We already know that a hokku is a sensory experience.  But how do we extract that experience from everything else that is happening at the time?  It is not difficult.  We look for the essentials of the experience.  In the hokku above, for example, there is the cloudburst, there is the warm rain, and there is the time of year — spring nearing its end.  That is all we require.

The interesting thing is that when we put these elements together, they have a sense of significance far beyond what each would have individually.  Let’s look again:

Warm rain
From a cloudburst;
Departing spring.

Everything here is in harmony.  The rain is a part of spring, but its warmth tells us that spring is soon to give way to heat of summer, when the warmth will increase and the rain will diminish or be absent.  So each element by itself, or even two of the elements together, is not sufficient to give us the whole picture.  It takes the combination of all to be effective.

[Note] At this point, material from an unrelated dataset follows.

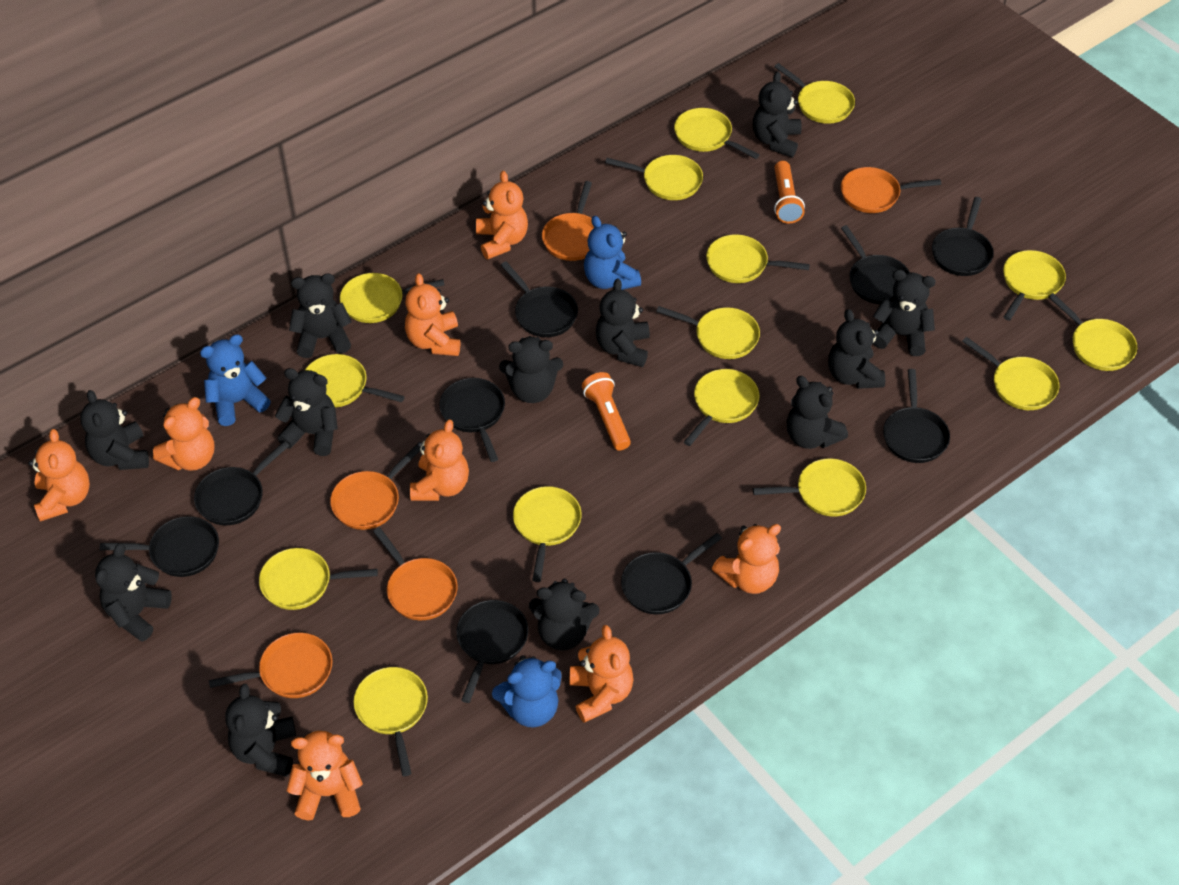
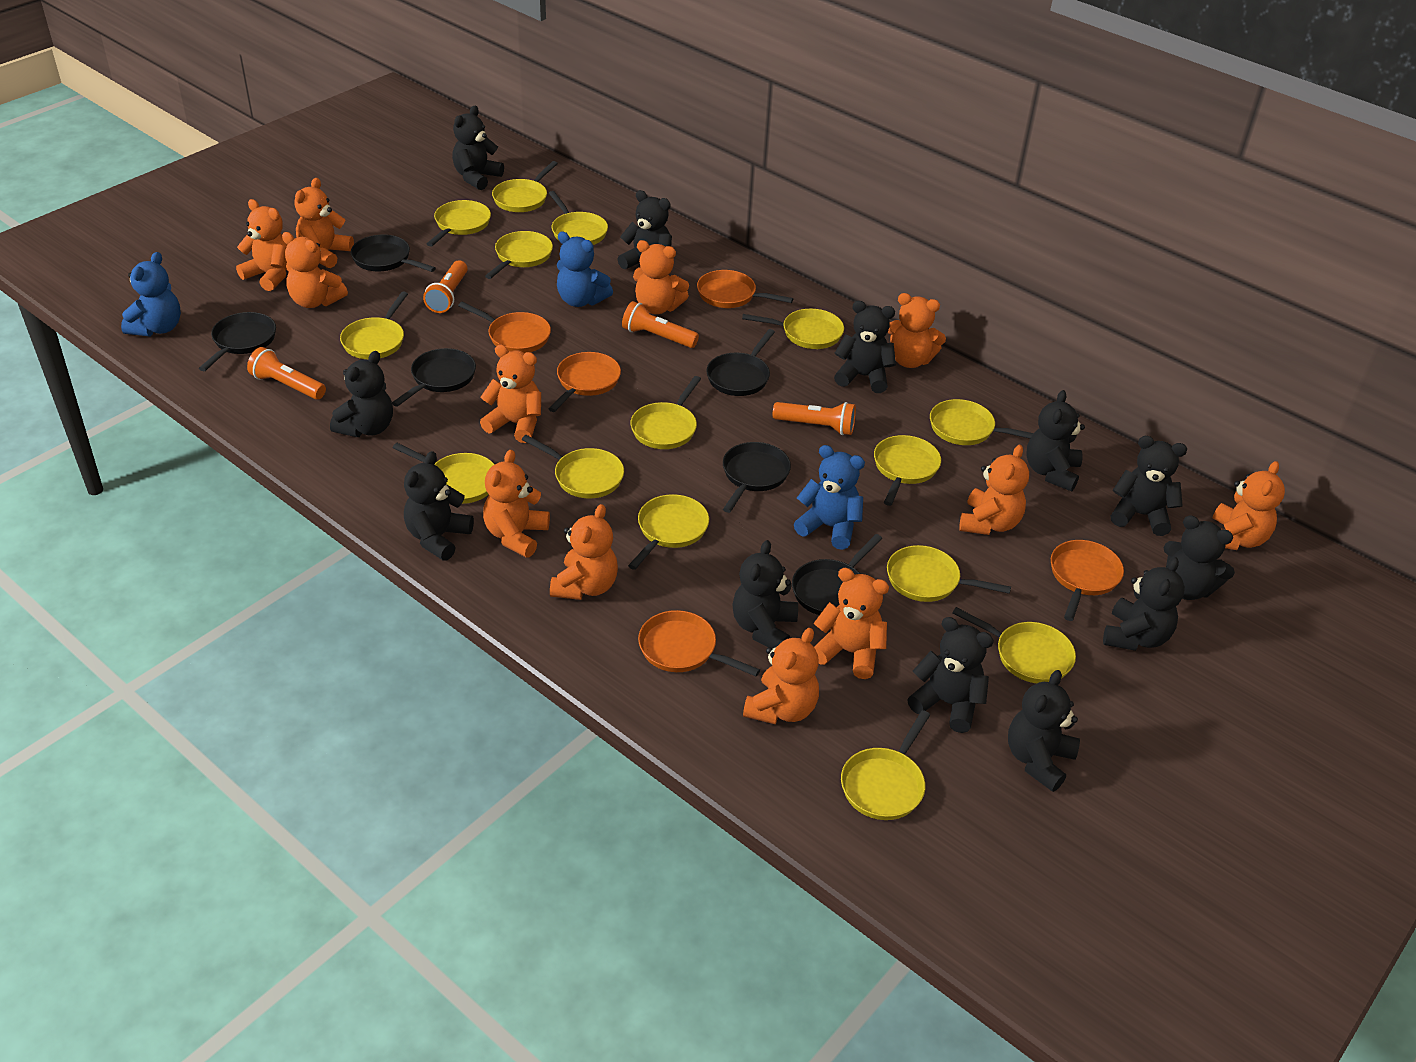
black pan: 9 -> 6
orange flashlight: 2 -> 4
orange teddy bear: 8 -> 12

We must, however, know when to stop.  We could add more of what is happening at the time, but in this case more would be less — the weight of detail would become too much, and would detract from the simplicity and directness of the experience.  That is why hokku are very brief.  Hokku, essentially, are just the fewest words necessary to convey a “whole” experience without detracting from that whole or adding unnecessary elements to it.

If one ponders this and puts it into application in writing verses, one will readily advance in writing hokku.  A hokku is not just a verse that happens to be brief.  There is a reason.  Nor is it just a verse that happens to be divided into two parts.  There is also a reason for that.  Make it shorter, make it longer, and it loses both ways.